What most people will agree on is that our cell phone bills have barely gone up in cost in the last 15 years. Mine is only 10% more expensive. That’s an annual increase of less than 2% a year. This is so because all service providers are in open competition across all 50 states with foreign owned companies in the mix as well(T-mobile is owned by Deutche Telecom, I think).
Yet insurance companies are completely insulated from competing in the open market. Despite this common sense, the provisions for open markets in the health care system have been firmly put out of consideration by both parties. This once again proves to me that they (politicians) will do the minimum necessary, and as you rightly mentioned, we will be dealing with this issue for years to come!

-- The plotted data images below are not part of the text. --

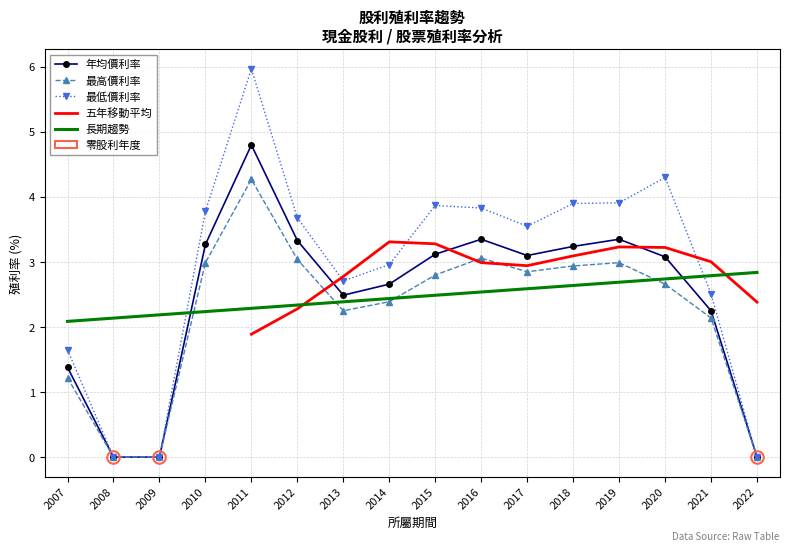

How many categories are shown in the chart?

16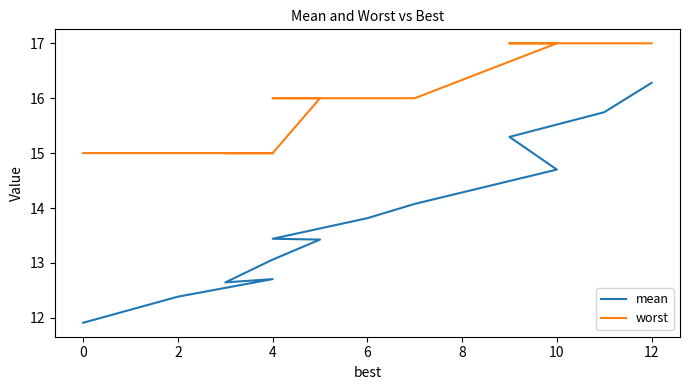

True or false: mean has more than 1 interior local peaks.

False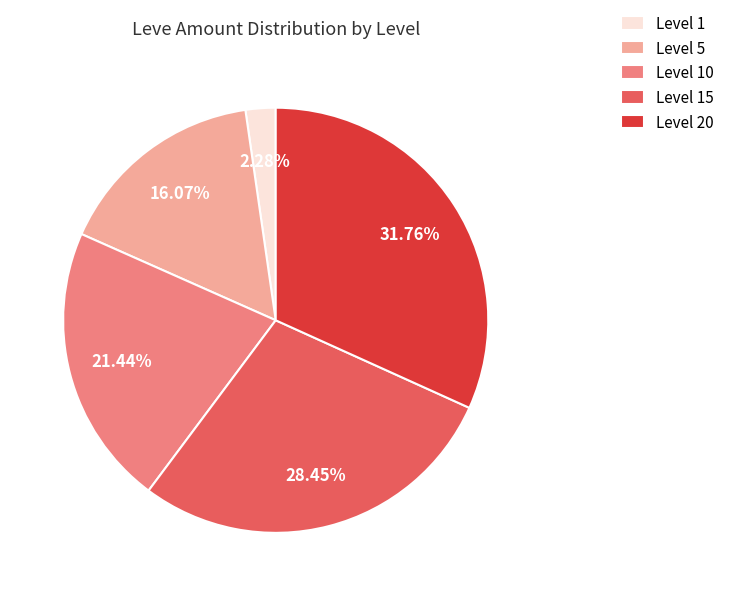

What is the total percentage of Level 10 and Level 15?

49.9%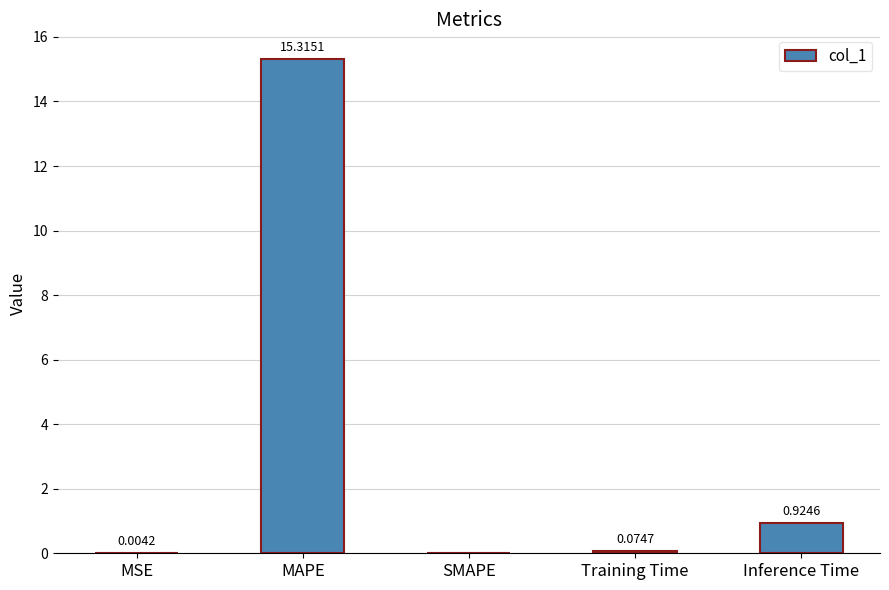

Which category has the highest value across all series?

MAPE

Thanks Brother B. I’ve forwarded this link to the author and hoping he’ll have a bit of time to respond.
Much obliged.
Thanks for the comments. Despite the public rhetoric, most of the emerging legislation builds on what we already have. If the public plan survives the debate, the Feds will rely on their Medicare experience, which works well for most current enrollees. The other new feature is the “Exchange” where either the Feds or the States will set up a website, with telephone and maybe in person support, where the uninsured person will go to compare costs, coverage, and subsidies available to buy insurance. Massachusetts already does this. Since the policies will be standardized to a degree, it will probably be simpler than now, where you have to figure out all of the insurance confusion on your own.
The argument about more insurance competition always sounds right. But what we’re really buying is the promise that the company will pay in a future circumstance. There’s a real fine print risk here. In this debate, even the insurance companies have agreed that their current practices of denying claims or coverage over pre-existing conditions, raising the rates or ending your coverage if your claims are too high,
and other practices should be changed. If you’re sick you present costs to the insurance company. In an open market, the company wants healthy people, not sick people. The purchaser has exactly the opposite motivation. Caveat Emptor.
Finally, Brother B asks just how much someone can afford. Right on. The subsidies in the bill have to be large enough to work in the real world. Beware of the argument that the Congress is doing you a favor by spending less, if that means that the numbers just don’t work on the street.
About more competition… I see what you mean about the services being rendered (probably) in a future circumstance… Any competition and promises would be based entirely on an X factor and there would be no basis for comparison on which a competitive price can be judged.. at least until enough time could pass to provide actual data on coverage rendered vs. actual cost of insurance paid upfront. A public option becomes even more important (as it would probably be the best quantifiable model on which comparisons could be made), but it doesn’t look too promising at this point. we’ll see :) Thanks for your comment.